In most corporate environments taking risks doesn’t feel great. One of the most clear and unspoken trends in business these days is how much fear there is, and how much it drives everything.
One of the great tools to reduce the risk in a role is to hide behind data ( the other is to hide behind expensive Consultants)
Historical data is wonderful for context setting and learning from the past, current market data provides a wonderful snapshot of the moment, but most future data is worse than useless.
Most quantitive data reflects the agenda of the people who commission it. It’s no shock that the VR industry makes healthy predictions about it’s growth, it’s not odd that Management consultants say companies will die faster than ever before unless they change, most data is self selected to tell a useful narrative.
This data then becomes part of a self reinforcing narrative, where movements, themes, or trends seem to manifest themselves from thin air.
Even when it’s data collected fairly, it’s not always helpful.
Far more people tend to say they "they care about how a companies treat their staff, because what sort of sociopath would say otherwise.
People say they “would probably buy more things if they experienced them in AR” because they don’t want to embarrassingly ask the moderator or Google what AR is, people don't care about the answers they give.
People are asked silly questions,”Would you ever buy a self flying car”, which given we’ve no idea the cost, or safety, or
future world, is just a useless data point.
Most data is vague too, we see predictions of the value of the internet of things in 2025, without any real sense of what this broad philosophical application of the internet really means.
We predict job losses via Artificial Intelligence, when it’s a broad bundling of very different technologies into one meaningless bitesized chunk. Do we mean robots, self serve checkouts, large language models, chatbots, translation software, the no code movement?
We all love to make sense of complexity with a model.

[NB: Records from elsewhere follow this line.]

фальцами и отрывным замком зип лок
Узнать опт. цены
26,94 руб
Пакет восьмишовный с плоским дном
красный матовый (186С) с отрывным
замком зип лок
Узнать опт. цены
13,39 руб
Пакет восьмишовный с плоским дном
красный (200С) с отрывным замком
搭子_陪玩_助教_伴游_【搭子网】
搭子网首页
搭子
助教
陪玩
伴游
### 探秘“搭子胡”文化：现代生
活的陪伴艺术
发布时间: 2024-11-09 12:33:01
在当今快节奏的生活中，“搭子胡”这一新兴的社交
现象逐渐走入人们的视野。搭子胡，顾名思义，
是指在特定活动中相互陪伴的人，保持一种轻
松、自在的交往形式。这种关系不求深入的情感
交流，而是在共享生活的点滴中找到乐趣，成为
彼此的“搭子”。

The Gartner Hype Cycle is a lovely way to confidently track technologies as they rise and fall, but it’s not actually proven to be useful.

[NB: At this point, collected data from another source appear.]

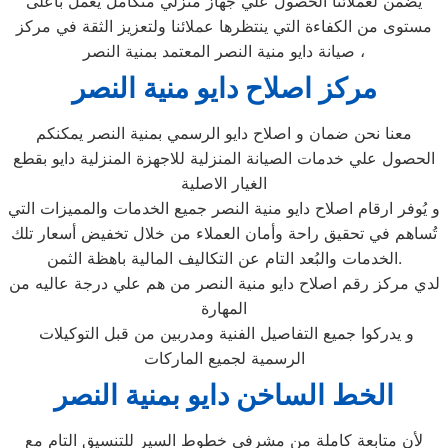
يضمن لعملائنا الحصول علي جهاز منزلي متكامل يعمل بأعلى
مستوى من الكفاءة التي ينتظرها عملائنا ولتعزيز الثقة في مركز
صيانة دايو منية النصر المعتمد بمنية النصر ،
مركز اصلاح دايو منية النصر
معنا نحن ضمان و اصلاح دايو الرسمي بمنية النصر يمكنكم
الحصول علي خدمات الصيانة المنزلية للاجهزة المنزلية دايو بقطع
الغيار الاصلية
و يُوفر ارقام اصلاح دايو منية النصر جميع الخدمات والمميزات التي
تُساهم في تحقيق راحة وأمان العملاء من خلال تخفيض أسعار تلك
الخدمات والبُعد التام عن التكاليف المالية باهظة الثمن.
لدي مركز رقم اصلاح دايو منية النصر من هم علي درجة عاليه من
المهارة
و يدركوا جميع التفاصيل الفنية ومدربين من قبل التوكيلات
الرسمية لجميع الماركات
الخط الساخن دايو بمنية النصر
لأن متابعة كاملة من مشرفى خطوط السير للتنسيق التام مع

Mobile phones, Tablets, the Segway, the MP3 player, the Internet, pretty much every technology you can think of never actually followed it.
The skill to thinking about the future isn’t to look at precise trend lines from the past and linearly project them forward.
It’s not to obsess over technology.
It’s to be empathetic to people.
It’s to consider thoughtfully what enhances human feelings, what addresses our concerns, it’s to layer through use cases and to feel our way ahead.
I don’t think large spreadsheet oriented companies are best placed to do this.
It's people who roam the world, who observe, who study the past, who see people across demographics, across regions, across divides, and who care to listen.